Fortis colle aux doigts

Yves Leterme rêvait de rédemption sur le terrain socio-économique, son domaine de prédilection. Mais le dossier Fortis brouille à nouveau son image. Le Premier ministre apparaît confus et gaffeur. Et son gouvernement court un risque majeur.

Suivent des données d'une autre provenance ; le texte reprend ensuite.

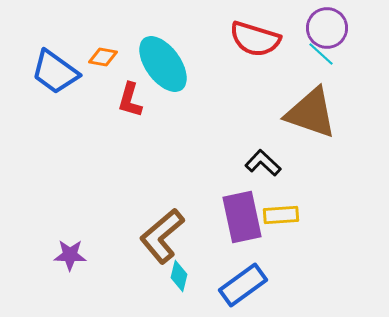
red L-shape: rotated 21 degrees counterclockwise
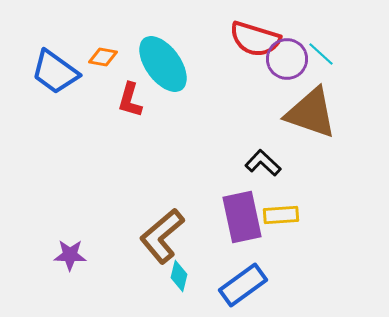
purple circle: moved 40 px left, 31 px down
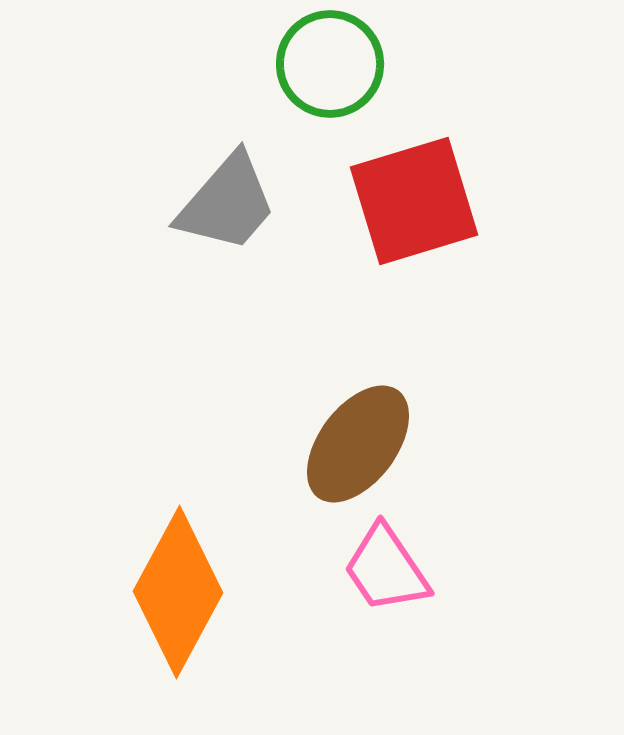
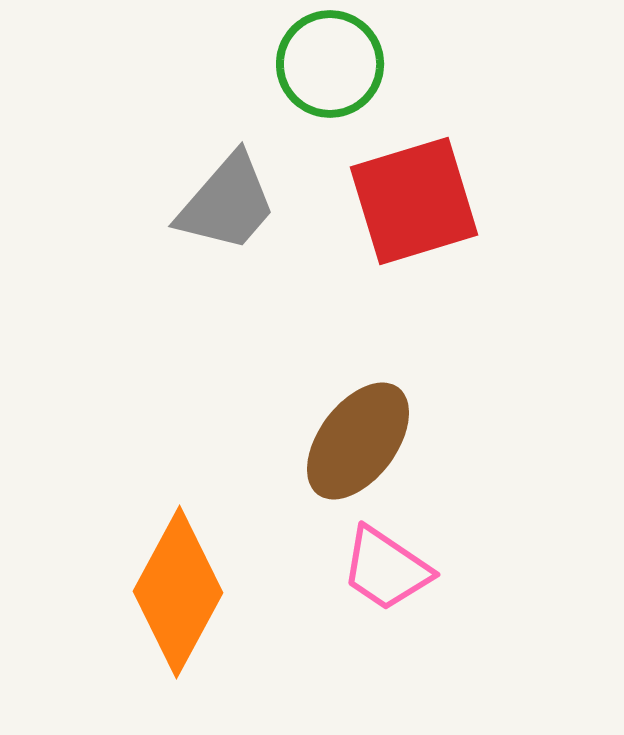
brown ellipse: moved 3 px up
pink trapezoid: rotated 22 degrees counterclockwise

Lendemains saumâtres pour les  » sauveurs de banques « . Souvenez-vous, c’était le dimanche 28 septembre. Entouré de Didier Reynders (MR) et de Laurette Onkelinx (PS), éreintés comme lui, le Premier ministre Yves Leterme (CD&V) avait prononcé ces mots mâles :  » Nous garantissons qu’aucun client, aucun épargnant ne sera laissé dans la difficulté.  » Deux jours plus tard, l’Etat belge entrait dans le capital de Fortis. Un geste coûteux salué par la plupart des médias, presque émus : ainsi, donc, le gouvernement, contaminé par le virus communautaire, pouvait encore se montrer utile. L’essentiel était sauf. Pour l’impact budgétaire, on verrait plus tard… Mais tout s’est trop vite gâté. En moins d’une semaine.

Le vendredi 3 octobre, jour où le ministre des Affaires étrangères, Karel De Gucht (Open VLD), a joué avec les allumettes ( lire ci-dessus ), Leterme et sa coalition orange-bleue-rouge ont plongé sans le savoir en eaux troubles. Fallait-il vendre les activités saines de Fortis, cet ancien monument, au français BNP Paribas ? Y a-t-il eu panique ou précipitation ? Autant les premiers gestes de sauvetage ont-ils été appréciés comme une courageuse intervention de l’Etat sur les terres de marchés financiers anarchiques, autant la seconde partie de l’opération sent-elle aujourd’hui le soufre. A ses trousses, le malheureux Leterme compte désormais : 1. Des milliers d’actionnaires, petits ou gros, armés de calculettes et protégés par des bureaux d’avocats intraitables, espérant obtenir un gel de toute la transaction auprès du tribunal de commerce de Bruxelles. 2. La justice qui suspecte une  » manipulation des marchés « , visant surtout l’ancienne direction de Fortis. Des conseillers du Premier ministre vont-ils devoir se justifier, eux aussi ? 3. La Commission européenne, soucieuse de vérifier la légalité des aides publiques accordées.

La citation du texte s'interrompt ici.